*** Opening of DATASET RECORDS ***

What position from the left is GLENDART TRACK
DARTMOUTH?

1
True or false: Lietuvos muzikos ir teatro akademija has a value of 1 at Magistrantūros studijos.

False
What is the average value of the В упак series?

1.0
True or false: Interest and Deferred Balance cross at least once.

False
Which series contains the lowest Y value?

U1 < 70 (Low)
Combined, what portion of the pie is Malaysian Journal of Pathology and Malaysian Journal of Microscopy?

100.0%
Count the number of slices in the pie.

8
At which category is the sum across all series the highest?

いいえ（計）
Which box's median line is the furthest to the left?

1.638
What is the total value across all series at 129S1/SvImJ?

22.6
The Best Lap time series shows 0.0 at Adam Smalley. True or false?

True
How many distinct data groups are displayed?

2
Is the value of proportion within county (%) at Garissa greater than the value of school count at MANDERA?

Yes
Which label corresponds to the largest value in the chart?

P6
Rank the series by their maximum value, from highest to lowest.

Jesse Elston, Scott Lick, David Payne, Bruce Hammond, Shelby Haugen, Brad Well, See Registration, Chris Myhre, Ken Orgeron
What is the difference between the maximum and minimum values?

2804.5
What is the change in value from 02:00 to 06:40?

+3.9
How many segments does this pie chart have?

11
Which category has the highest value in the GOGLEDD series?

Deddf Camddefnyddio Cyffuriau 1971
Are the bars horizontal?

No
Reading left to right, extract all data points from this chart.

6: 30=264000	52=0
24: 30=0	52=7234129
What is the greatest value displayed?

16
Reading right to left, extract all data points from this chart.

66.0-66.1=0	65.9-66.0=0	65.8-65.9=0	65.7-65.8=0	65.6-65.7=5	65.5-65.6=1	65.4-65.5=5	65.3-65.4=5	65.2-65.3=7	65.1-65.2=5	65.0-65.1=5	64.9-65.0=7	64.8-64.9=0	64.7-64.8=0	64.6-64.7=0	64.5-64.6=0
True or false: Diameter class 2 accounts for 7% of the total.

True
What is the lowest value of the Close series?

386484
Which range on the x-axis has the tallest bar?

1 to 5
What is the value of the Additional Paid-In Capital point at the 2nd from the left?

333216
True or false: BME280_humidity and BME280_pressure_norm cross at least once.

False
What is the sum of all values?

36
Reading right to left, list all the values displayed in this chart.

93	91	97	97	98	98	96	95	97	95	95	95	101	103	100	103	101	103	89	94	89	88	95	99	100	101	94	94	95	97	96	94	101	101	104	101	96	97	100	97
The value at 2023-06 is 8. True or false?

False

*** Close of DATASET RECORDS ***

- **TRY IT**: Output the lines above as a Markdown table with two columns, Row and Line text. Number the rows in order and leave out the blank lines.

- **SOLUTION TO THIS PROBLEM**:
| Row | Line text |
|---|---|
| 1 | What position from the left is GLENDART TRACK |
| 2 | DARTMOUTH? |
| 3 | 1 |
| 4 | True or false: Lietuvos muzikos ir teatro akademija has a value of 1 at Magistrantūros studijos. |
| 5 | False |
| 6 | What is the average value of the В упак series? |
| 7 | 1.0 |
| 8 | True or false: Interest and Deferred Balance cross at least once. |
| 9 | False |
| 10 | Which series contains the lowest Y value? |
| 11 | U1 < 70 (Low) |
| 12 | Combined, what portion of the pie is Malaysian Journal of Pathology and Malaysian Journal of Microscopy? |
| 13 | 100.0% |
| 14 | Count the number of slices in the pie. |
| 15 | 8 |
| 16 | At which category is the sum across all series the highest? |
| 17 | いいえ（計） |
| 18 | Which box's median line is the furthest to the left? |
| 19 | 1.638 |
| 20 | What is the total value across all series at 129S1/SvImJ? |
| 21 | 22.6 |
| 22 | The Best Lap time series shows 0.0 at Adam Smalley. True or false? |
| 23 | True |
| 24 | How many distinct data groups are displayed? |
| 25 | 2 |
| 26 | Is the value of proportion within county (%) at Garissa greater than the value of school count at MANDERA? |
| 27 | Yes |
| 28 | Which label corresponds to the largest value in the chart? |
| 29 | P6 |
| 30 | Rank the series by their maximum value, from highest to lowest. |
| 31 | Jesse Elston, Scott Lick, David Payne, Bruce Hammond, Shelby Haugen, Brad Well, See Registration, Chris Myhre, Ken Orgeron |
| 32 | What is the difference between the maximum and minimum values? |
| 33 | 2804.5 |
| 34 | What is the change in value from 02:00 to 06:40? |
| 35 | +3.9 |
| 36 | How many segments does this pie chart have? |
| 37 | 11 |
| 38 | Which category has the highest value in the GOGLEDD series? |
| 39 | Deddf Camddefnyddio Cyffuriau 1971 |
| 40 | Are the bars horizontal? |
| 41 | No |
| 42 | Reading left to right, extract all data points from this chart. |
| 43 | 6: 30=264000	52=0 |
| 44 | 24: 30=0	52=7234129 |
| 45 | What is the greatest value displayed? |
| 46 | 16 |
| 47 | Reading right to left, extract all data points from this chart. |
| 48 | 66.0-66.1=0	65.9-66.0=0	65.8-65.9=0	65.7-65.8=0	65.6-65.7=5	65.5-65.6=1	65.4-65.5=5	65.3-65.4=5	65.2-65.3=7	65.1-65.2=5	65.0-65.1=5	64.9-65.0=7	64.8-64.9=0	64.7-64.8=0	64.6-64.7=0	64.5-64.6=0 |
| 49 | True or false: Diameter class 2 accounts for 7% of the total. |
| 50 | True |
| 51 | What is the lowest value of the Close series? |
| 52 | 386484 |
| 53 | Which range on the x-axis has the tallest bar? |
| 54 | 1 to 5 |
| 55 | What is the value of the Additional Paid-In Capital point at the 2nd from the left? |
| 56 | 333216 |
| 57 | True or false: BME280_humidity and BME280_pressure_norm cross at least once. |
| 58 | False |
| 59 | What is the sum of all values? |
| 60 | 36 |
| 61 | Reading right to left, list all the values displayed in this chart. |
| 62 | 93	91	97	97	98	98	96	95	97	95	95	95	101	103	100	103	101	103	89	94	89	88	95	99	100	101	94	94	95	97	96	94	101	101	104	101	96	97	100	97 |
| 63 | The value at 2023-06 is 8. True or false? |
| 64 | False |